A new study suggests a pregnant woman’s exposure to polycyclic aromatic hydrocarbons (PAHs), the toxic air pollution caused in part by vehicle emissions, coal burning and smoking, may be bad for her child’s brain.
In a small study, researchers found a powerful relationship between prenatal PAH exposure and disturbances in parts of the brain that support information processing and behavioral control.
Investigators from the Institute for the Developing Mind at Children’s Hospital Los Angeles (CHLA) and colleagues at Columbia University’s Center for Children’s Environmental Health believe the exposure may contribute to slower processing speeds and behavioral problems, including attention-deficit hyperactivity disorder (ADHD) symptoms.
The study is published online by JAMA Psychiatry.
PAHs are caused by the incomplete combustion of organic materials. In addition to outdoor air pollution, sources of indoor air pollution caused by PAHs can be cooking, smoking, and space heaters.
PAHs can cross the placenta and damage fetal brains, and animal experiments suggest prenatal exposure can impair behavior and learning, according to study background.
Bradley S. Peterson, M.D., of Children’s Hospital Los Angeles, and coauthors conducted an imaging study that included 40 minority urban school-aged children born to Latin (Dominican) or African-American women.
The children were followed from the fetal period to ages seven to nine years old. Their mothers completed prenatal PAH monitoring and prenatal questionnaires.
The authors found an association between increased prenatal PAH exposure and reductions in brain white matter in children (later in childhood) that was confined almost exclusively to the left hemisphere of the brain and involved almost its entire surface.

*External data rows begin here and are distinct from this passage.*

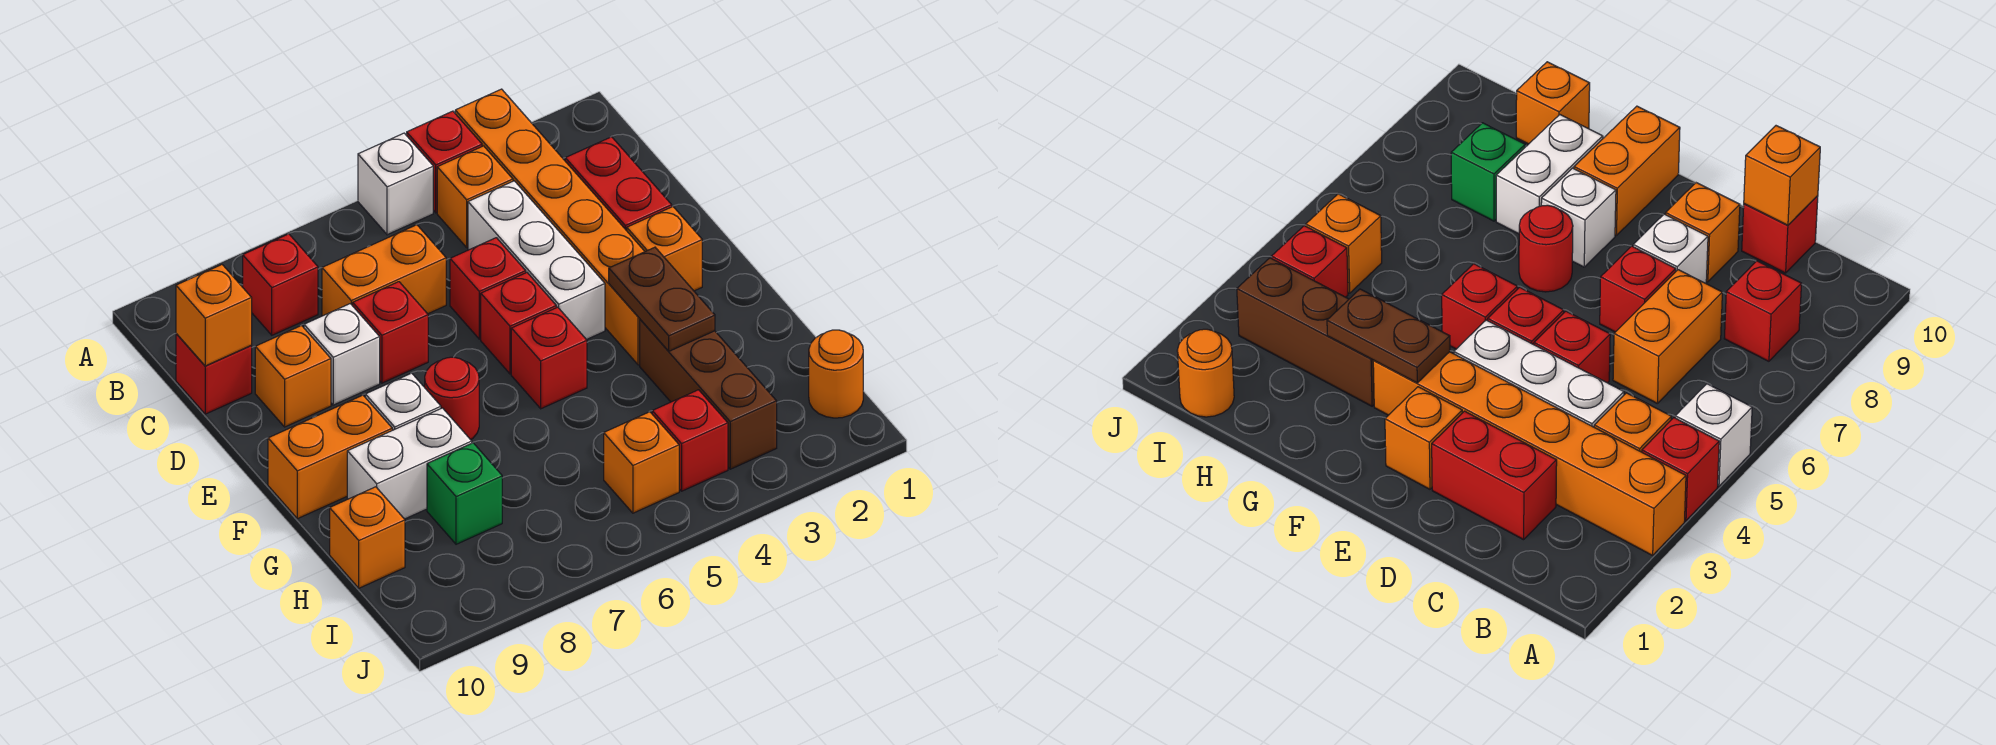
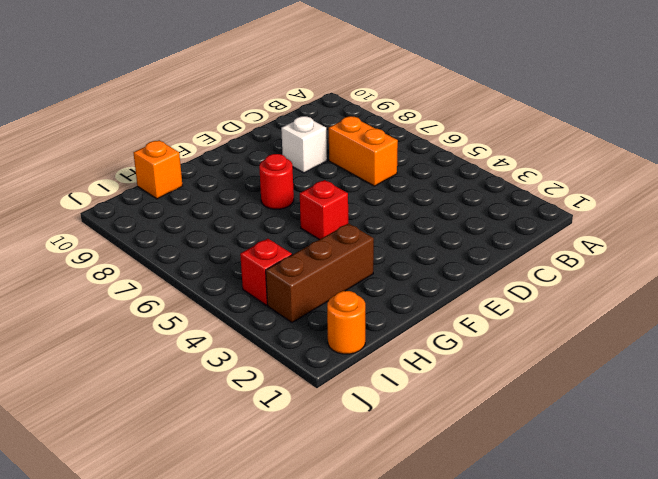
none -> orange 1x6 brick [455,89,645,365]
none -> red 1x1 brick [407,111,482,213]
none -> white 1x1 brick [358,133,433,235]

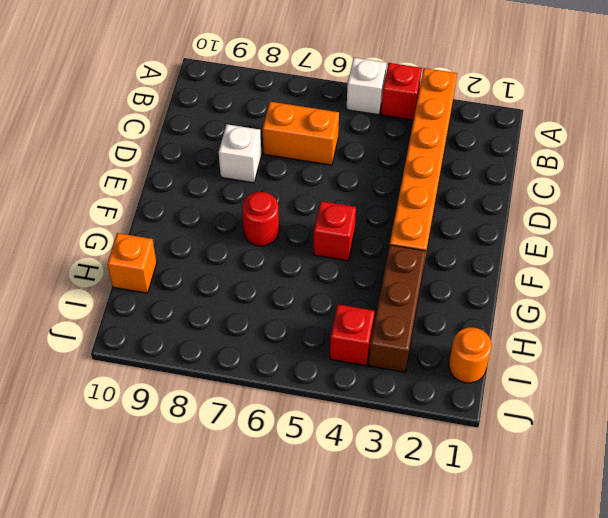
none -> orange 1x1 brick [437,146,513,247]
none -> red 1x1 brick [243,234,318,335]
none -> red 1x2 brick [565,137,672,231]

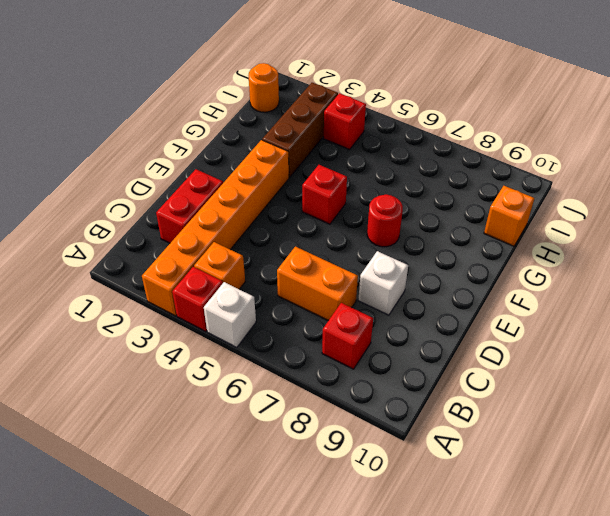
none -> white 1x3 brick [468,181,605,340]
none -> red 1x1 brick [176,334,252,414]
none -> red 1x1 brick [450,238,526,339]

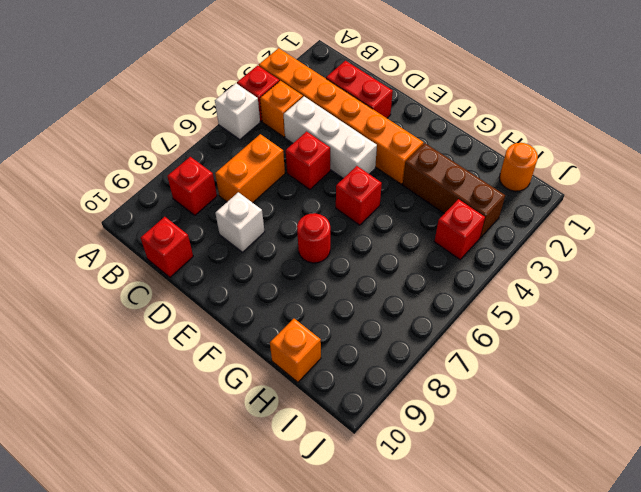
none -> red 1x1 brick [353,282,428,383]
none -> orange 1x1 brick [255,325,331,427]
none -> orange 1x1 brick [627,207,702,291]

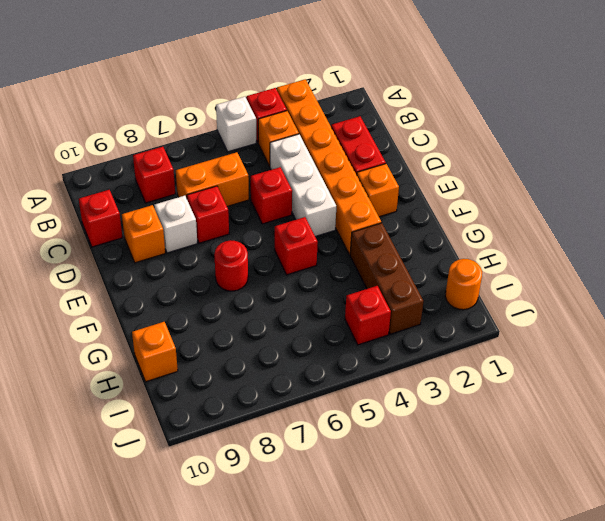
none -> red 1x1 brick [481,273,556,374]
none -> white 1x1 brick [365,373,441,430]
none -> orange 1x2 brick [268,395,392,519]

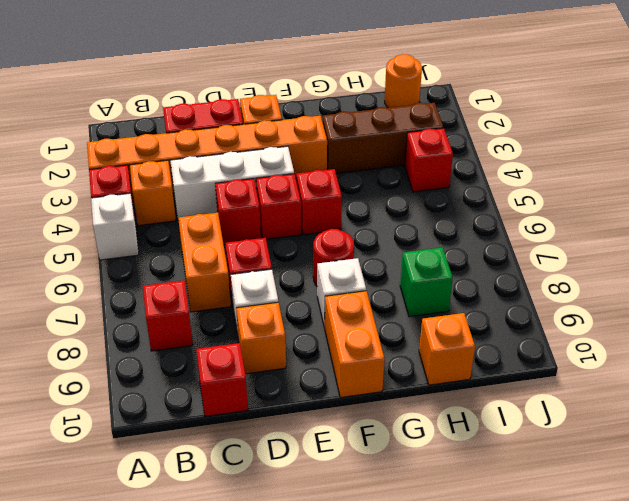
none -> white 1x2 brick [347,408,472,519]
none -> orange 1x1 brick [604,412,679,513]
none -> orange 1x1 brick [176,265,252,366]

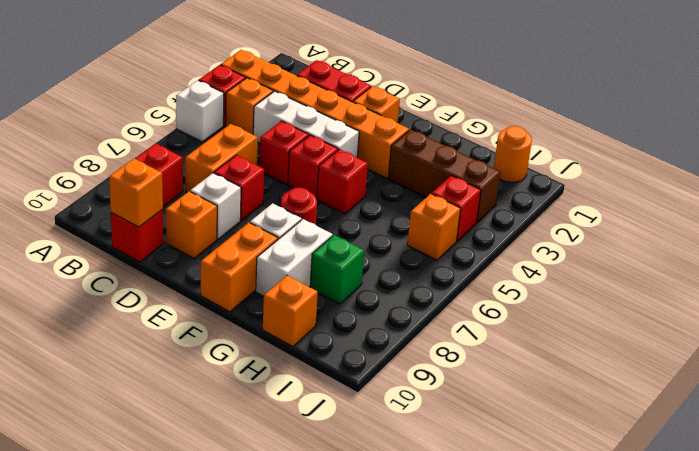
none -> brown 1x2 plate [609,247,715,351]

Reduced white matter surface on the left side of the brain was associated with slower processing during intelligence testing and behavioral problems, including ADHD symptoms and conduct disorder problems, according to the results.
The neurodevelopmental outcomes in children were measured through intelligence testing and a behavior checklist.
Since the study findings were limited to a minority population with a high level of poverty and low educational attainment, the results may not be applicable to other populations.
However, impoverished urban minority populations are typically disproportionately exposed to air pollutants.
“Our findings raise important concerns about the effects of air pollutants on brain development in children, and the consequences of those brain effects on cognition and behavior,” said Peterson.
“This is the largest MRI study to date of how early life exposure to air pollutants, specifically PAH, affect the developing mind,” said Peterson, who is also a professor of pediatrics and psychiatry at Keck School of Medicine of the University of Southern California.
“Our findings suggest that PAH are contributors to ADHD and other behavioral problems due to the pollutants’ disruptive effects on early brain development.”